— 同行避難を前提に、まずは3日(できれば7日)を生き延びる備え —
大規模災害では、人だけでなく家族の一員であるペットの命綱もあなたの準備にかかっています。ここでは犬猫共通+犬特有/猫特有の持ち出し品、数量の目安、避難所でのポイント、日頃のトレーニングまでを72時間仕様でまとめました。
基本方針(まず押さえる3つ)
- 同じ銘柄・同じ道具:非常時こそ“普段どおり”がストレス軽減。
- 個別バッグ化:人の防災袋と分け、ペット専用を玄関付近に常備。
- ローリングストック:食べたら補充。月1回は中身・期限・サイズを点検。
犬猫共通の“持ち出し”チェックリスト(72時間)
- フード:普段食べているもの3~7日分(1回量で小分け/計量スプーン付き)
- 水:ペット用に3日分(目安:体重1kgあたり約50ml/日)
- 食器:軽量ボウル(折りたたみ可)、スプーン
- 常備薬/サプリ:3~7日分、使用方法メモ
- キャリー(ハード推奨):内にタオル or ブランケットを敷いて安心スペース化
- リード/ハーネス予備:名札付き・胴輪はすっぽ抜け防止サイズ
- 迷子対策:名札(飼い主名・電話)/マイクロチップ番号控え/顔写真(飼い主と一緒の写真も)
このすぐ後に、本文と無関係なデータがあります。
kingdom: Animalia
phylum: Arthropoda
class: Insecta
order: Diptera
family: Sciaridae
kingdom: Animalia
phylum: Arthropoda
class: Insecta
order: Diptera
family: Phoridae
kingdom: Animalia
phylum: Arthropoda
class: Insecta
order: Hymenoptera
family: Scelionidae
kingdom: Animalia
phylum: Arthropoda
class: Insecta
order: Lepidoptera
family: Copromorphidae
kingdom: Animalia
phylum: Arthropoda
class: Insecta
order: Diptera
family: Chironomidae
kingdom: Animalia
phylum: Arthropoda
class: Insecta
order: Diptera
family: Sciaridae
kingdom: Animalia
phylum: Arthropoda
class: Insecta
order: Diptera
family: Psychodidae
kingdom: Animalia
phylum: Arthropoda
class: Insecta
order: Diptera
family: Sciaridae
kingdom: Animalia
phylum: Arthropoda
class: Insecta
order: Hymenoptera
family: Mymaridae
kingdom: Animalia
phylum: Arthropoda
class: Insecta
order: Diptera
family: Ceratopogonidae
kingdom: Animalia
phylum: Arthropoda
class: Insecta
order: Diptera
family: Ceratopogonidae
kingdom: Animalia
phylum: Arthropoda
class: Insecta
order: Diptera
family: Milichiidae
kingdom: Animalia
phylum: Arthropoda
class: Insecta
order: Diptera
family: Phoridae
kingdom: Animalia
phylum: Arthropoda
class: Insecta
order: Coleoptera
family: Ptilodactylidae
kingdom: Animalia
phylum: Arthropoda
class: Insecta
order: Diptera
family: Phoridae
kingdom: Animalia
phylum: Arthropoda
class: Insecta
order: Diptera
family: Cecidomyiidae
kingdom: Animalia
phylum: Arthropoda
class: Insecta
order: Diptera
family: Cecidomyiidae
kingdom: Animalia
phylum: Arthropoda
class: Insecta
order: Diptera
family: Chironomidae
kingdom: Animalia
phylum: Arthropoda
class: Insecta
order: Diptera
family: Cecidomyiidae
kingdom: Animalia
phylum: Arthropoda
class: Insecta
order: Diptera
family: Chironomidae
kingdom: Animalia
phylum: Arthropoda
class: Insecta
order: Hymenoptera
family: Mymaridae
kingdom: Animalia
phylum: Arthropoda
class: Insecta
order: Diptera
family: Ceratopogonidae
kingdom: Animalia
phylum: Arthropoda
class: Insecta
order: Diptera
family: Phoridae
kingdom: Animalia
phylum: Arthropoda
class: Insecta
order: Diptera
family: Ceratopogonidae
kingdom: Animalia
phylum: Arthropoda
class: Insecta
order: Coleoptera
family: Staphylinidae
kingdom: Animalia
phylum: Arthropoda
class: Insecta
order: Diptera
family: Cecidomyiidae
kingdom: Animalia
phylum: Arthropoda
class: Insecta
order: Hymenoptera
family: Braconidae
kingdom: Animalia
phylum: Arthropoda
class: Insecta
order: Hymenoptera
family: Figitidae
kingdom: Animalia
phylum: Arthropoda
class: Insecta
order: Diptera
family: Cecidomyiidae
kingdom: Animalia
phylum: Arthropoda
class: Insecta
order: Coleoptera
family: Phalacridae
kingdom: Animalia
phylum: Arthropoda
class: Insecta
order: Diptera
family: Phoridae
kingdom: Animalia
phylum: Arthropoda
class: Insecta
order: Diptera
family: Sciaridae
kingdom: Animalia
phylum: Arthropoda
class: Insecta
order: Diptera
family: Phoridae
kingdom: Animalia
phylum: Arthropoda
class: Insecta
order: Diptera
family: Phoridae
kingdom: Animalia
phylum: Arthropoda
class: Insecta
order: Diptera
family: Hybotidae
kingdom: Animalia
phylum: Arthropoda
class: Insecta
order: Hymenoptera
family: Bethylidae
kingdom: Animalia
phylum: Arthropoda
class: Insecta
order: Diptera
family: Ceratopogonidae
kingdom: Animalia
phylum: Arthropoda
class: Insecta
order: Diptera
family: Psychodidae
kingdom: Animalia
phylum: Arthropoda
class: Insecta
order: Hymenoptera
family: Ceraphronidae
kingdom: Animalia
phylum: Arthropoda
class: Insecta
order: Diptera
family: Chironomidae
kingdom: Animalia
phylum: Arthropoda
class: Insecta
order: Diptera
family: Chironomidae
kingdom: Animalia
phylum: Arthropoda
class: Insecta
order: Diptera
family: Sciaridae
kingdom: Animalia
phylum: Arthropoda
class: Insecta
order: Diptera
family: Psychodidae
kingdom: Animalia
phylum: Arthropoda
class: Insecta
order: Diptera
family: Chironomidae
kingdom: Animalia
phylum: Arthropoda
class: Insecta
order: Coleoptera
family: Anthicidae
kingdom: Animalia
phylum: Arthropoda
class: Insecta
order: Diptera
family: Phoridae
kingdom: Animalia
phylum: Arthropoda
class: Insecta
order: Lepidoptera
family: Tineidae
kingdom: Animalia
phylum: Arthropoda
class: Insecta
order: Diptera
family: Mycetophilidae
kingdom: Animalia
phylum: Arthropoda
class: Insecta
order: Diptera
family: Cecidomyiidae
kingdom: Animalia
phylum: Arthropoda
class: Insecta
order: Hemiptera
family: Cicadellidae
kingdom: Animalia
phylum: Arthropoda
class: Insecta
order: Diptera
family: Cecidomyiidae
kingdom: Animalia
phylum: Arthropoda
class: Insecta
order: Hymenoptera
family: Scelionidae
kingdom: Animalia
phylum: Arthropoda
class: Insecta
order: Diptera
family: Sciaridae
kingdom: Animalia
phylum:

- ワクチン証明/医療記録:コピーで可(既往症・アレルギー・投薬時間を明記)
- トイレ用品:ペットシーツ/うんち袋(防臭)/ウェットティッシュ/使い捨て手袋
- ケア用品:タオル2~3枚、ブラシ、消毒用アルコール(ペット不可部位に注意)
- 温熱対策:アルミブランケット、夏はハンディファンや保冷剤(長時間常温タイプ)
- 落ち着かせグッズ:いつものおもちゃ/匂いのついた布
- 雑品:ガムテープ、結束バンド、洗濯ばさみ、ゴミ袋、S字フック
- ライト/バッテリー:小型ライト、モバイルバッテリー(迷子札の連絡確認に)
犬ならでは(追加)
- 狂犬病注射済票・鑑札:原本またはコピー
- 口輪(必要な子):診療や混雑時の安全確保用
- トイレ外派の子のための雨具:簡易レインコート/吸水タオル
目安例(小型犬5kg)
- 水:約250ml/日 × 3日 = 750ml
- フード:通常量×3~7日(1日2回なら6~14袋に小分け)
猫ならでは(追加)
- 猫砂:固まるタイプを小分けで(2~3回分×複数)
- 簡易トイレ:浅い箱 or トレー+厚手ビニール袋を二重
- カバー布:キャリーにかけられる薄布(視界を遮りストレス軽減)
目安例(成猫4kg)
- フード:通常量×3~7日(ウェット派はパウチを多めに)
- 水:約200ml/日 × 3日 = 600ml
避難所での“守るべきマナー”5か条
- ノーリード厳禁:出入りやトイレ移動時も必ず装着。
- 衛生管理を徹底:排泄は即処理・密封。寝床と食器は毎日拭き取り。
- 鳴き声・匂い配慮:カバー布で視界遮断。食事は人の動線外で。
- エリアのルール尊重:人のスペースと距離を取り、指示に従う。
- 情報共有:体調変化は張り紙メモや係員へ報告。迷子・拾得情報は掲示板へ。
収納&点検のコツ
- **玄関近くの“取り出しやすい棚”**にペット用バッグを固定。
- フード袋に銘柄・開封日・1回量をラベル化。
- 月初に有効期限チェック、スマホで中身の**“棚卸し写真”**も撮る。
- 家族・学校・職場の集合場所と連絡手段(災害伝言ダイヤル等)を一緒に貼っておく。
最後に
避難は**「人→ペット→物」の順で安全を確保。準備は“やり切る”より“続ける”が最強です。今日、バッグを1つ用意して写真を撮って家族に共有**。それだけで、もしもの強さが1段上がります。